Still working hard on the podcasts. I've re-jigged most of the images for Latinum, giving the site a new look. I've used my photos from Berlin and Potsdam, for the most part.
While looking for material to make a Latin-French version of the Latinum podcast, I came across a book by Jean Manesca, which apparently served as the model for Ollendorff. Manesca's appears to have been the first 'intuitive' language course written - the grand-daddy of them all. Ollendorff follows Manesca very closely indeed, although Ollendorff's method is more user-friendly. Nowadays, I reckon Ollendorff would have been sued.
Adler's Latin textbook, is, of course, simply a Latin Ollendorff - and I now have a copy of Ollendorff's original French-Latin edition, made somewhat earlier than Adler's American edition. Adler's is far superior, both in the grammatical expositions in each chapter, and in the quality of the Latin examples as well. I find it fascinating that ther were serious attempts to teach Latin as a living language, well developed textbooks covering the entire language in some detail, in 1840. After all, to read what some proponents of living Latin have to say now, you'd think that this was something radical, and unusual, and that the value of spoken Latin needs to be justified somehow. Perhaps our predecessors were more open minded, or had a more practical view of things.
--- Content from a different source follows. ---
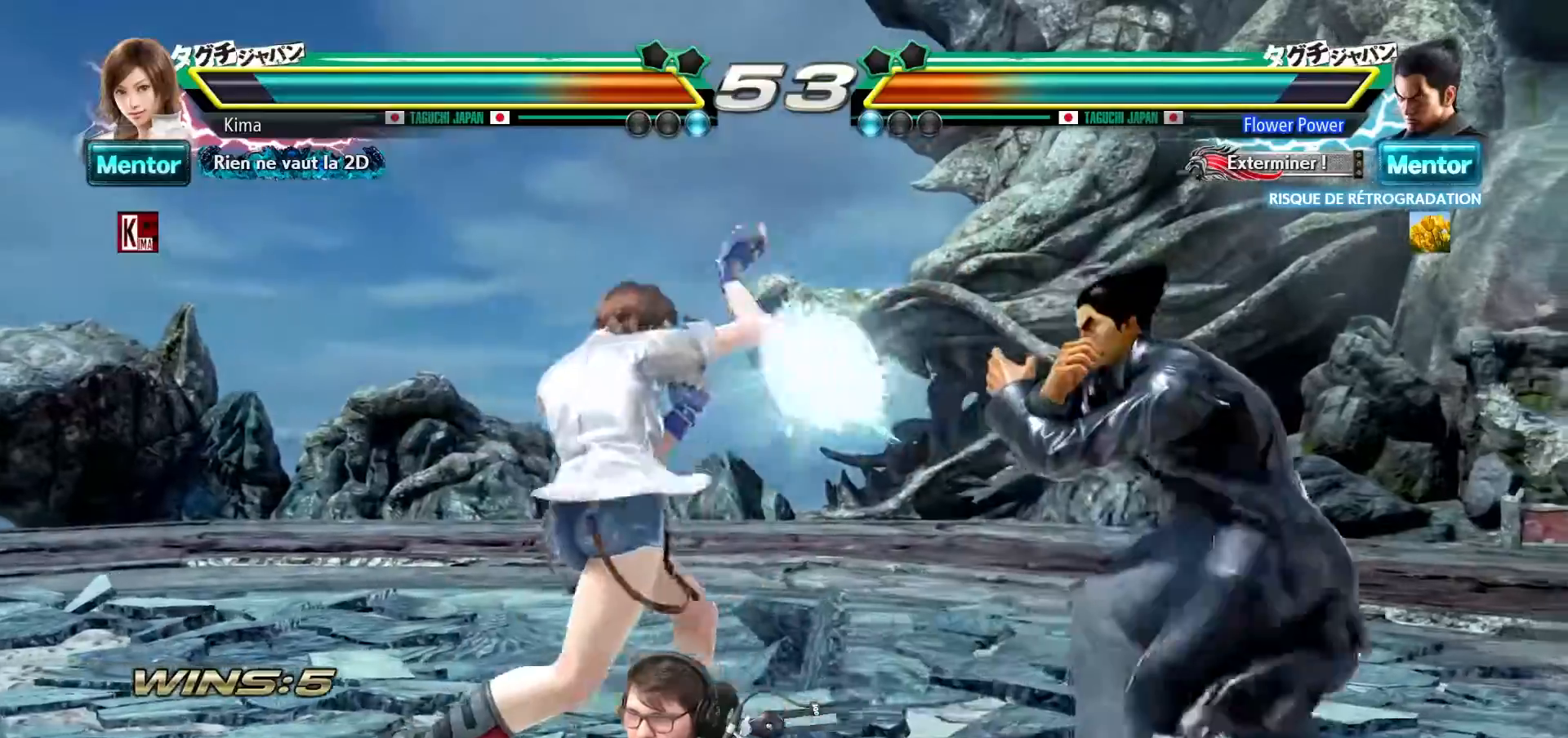
{"buttons": [], "left_stick": "left", "events": [[217, "left_stick", "left"], [267, "left_stick", "center"], [367, "left_stick", "left"]]}
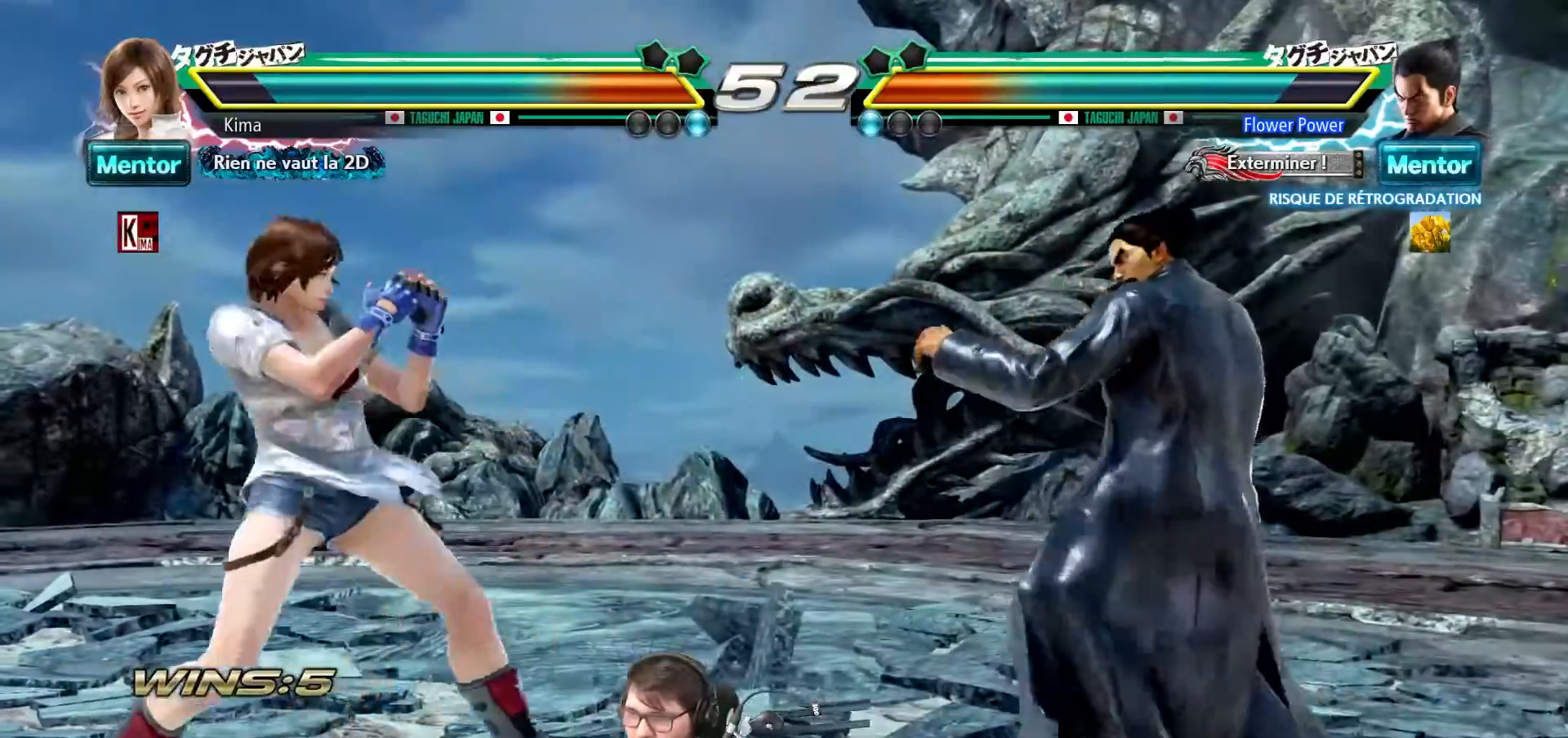
{"buttons": ["TRIANGLE"], "left_stick": "right", "events": [[283, "left_stick", "center"], [333, "left_stick", "right"], [500, "TRIANGLE", "down"]]}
I am now working on a French podcast as well, in addition to the Latin one, structured in the same way as the Latinum podcast. It is much easier for me to produce, or course. Getting the Latin as precise as I can - especially the vowel quantities and the tonal accents - takes a bit of preparation before each recording, and I mark up each text laboriously before reading it out.
However, I am finding that my ear for vowel length has been sharpened considerably as a result of making the podcasts, and marking up unmarked unaccented texts is relatively fast and automatic now. On the topic of accenting, I notice that few recordings of Latin I have listened to, incorporate the use of the accents.
The accenting makes the Latin sound so much more alive and vivacious, and to my ear, more natural, when the tonal accenting is used.
Bennett is of the opinion that the accenting is authentic, not a grammarian's figment. Certainly, when you say a word like "habesne" with the circumflex pronounced, it sounds very plausible. Also, the "orum" endings of the genitive plural have a fuller, richer sound when the circumflex is pronounced. I also find that using the circumflex and acute helps distinguish the cases, and the singulars from the plurals, as they can sound quite different. Pedagogically, (putting arguments about historical authenticity aside) - I can see very strong reasons for teaching Latin using the accenting. It simply makes the language more intelligible, and much easier on the ear.